■ Problem requirements:
In the listing below, count each line that contains "Monmouth". The reply is that count and nothing else.

■ Raw data:
•••••

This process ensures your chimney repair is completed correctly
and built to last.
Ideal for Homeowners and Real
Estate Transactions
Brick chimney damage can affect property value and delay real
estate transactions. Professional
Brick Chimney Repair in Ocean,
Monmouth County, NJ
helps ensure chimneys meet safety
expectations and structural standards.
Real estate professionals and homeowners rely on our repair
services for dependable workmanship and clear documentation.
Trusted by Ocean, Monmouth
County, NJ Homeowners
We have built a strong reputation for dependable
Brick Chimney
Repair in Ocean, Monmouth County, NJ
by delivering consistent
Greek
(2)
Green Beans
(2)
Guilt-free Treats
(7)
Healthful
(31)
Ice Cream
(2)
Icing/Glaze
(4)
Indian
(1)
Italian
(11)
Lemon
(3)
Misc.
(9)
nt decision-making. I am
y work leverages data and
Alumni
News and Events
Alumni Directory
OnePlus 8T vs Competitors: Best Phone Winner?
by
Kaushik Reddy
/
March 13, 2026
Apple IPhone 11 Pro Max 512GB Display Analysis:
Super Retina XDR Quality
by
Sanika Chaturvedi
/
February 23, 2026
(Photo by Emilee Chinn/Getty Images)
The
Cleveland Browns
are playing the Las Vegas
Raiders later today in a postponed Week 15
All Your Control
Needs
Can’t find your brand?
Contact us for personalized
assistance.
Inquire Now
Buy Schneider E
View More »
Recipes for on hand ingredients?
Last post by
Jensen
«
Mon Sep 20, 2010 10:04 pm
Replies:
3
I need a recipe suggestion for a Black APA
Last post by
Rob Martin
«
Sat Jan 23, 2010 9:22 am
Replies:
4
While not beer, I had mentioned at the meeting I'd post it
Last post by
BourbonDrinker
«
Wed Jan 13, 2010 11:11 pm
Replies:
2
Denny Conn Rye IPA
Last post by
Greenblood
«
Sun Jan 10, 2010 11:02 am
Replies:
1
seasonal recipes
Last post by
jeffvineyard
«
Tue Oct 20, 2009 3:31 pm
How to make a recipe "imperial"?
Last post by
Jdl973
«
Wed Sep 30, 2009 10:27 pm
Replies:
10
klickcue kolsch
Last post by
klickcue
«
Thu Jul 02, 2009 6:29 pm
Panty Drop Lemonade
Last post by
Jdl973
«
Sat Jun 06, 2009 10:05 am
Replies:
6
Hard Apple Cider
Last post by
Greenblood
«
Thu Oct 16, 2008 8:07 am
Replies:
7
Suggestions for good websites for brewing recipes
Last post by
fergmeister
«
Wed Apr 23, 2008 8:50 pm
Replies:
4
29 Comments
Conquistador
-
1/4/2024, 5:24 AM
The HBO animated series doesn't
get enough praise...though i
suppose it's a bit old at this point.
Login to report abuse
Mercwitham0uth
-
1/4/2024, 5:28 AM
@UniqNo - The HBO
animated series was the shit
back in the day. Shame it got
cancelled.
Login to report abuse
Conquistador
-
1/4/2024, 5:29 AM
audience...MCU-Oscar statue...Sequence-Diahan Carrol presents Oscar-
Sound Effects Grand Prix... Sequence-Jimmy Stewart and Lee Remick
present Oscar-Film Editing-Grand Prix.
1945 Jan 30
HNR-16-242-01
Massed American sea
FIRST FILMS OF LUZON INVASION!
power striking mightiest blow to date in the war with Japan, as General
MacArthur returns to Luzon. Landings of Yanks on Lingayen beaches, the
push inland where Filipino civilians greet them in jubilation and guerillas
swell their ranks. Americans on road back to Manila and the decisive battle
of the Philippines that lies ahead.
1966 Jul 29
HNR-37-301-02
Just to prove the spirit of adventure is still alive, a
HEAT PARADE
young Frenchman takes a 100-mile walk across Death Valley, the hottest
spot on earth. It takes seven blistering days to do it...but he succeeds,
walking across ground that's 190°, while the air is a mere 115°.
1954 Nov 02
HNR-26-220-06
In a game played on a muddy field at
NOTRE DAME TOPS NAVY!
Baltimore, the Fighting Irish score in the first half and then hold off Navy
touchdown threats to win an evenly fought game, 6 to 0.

•••••

■ Your solution:
3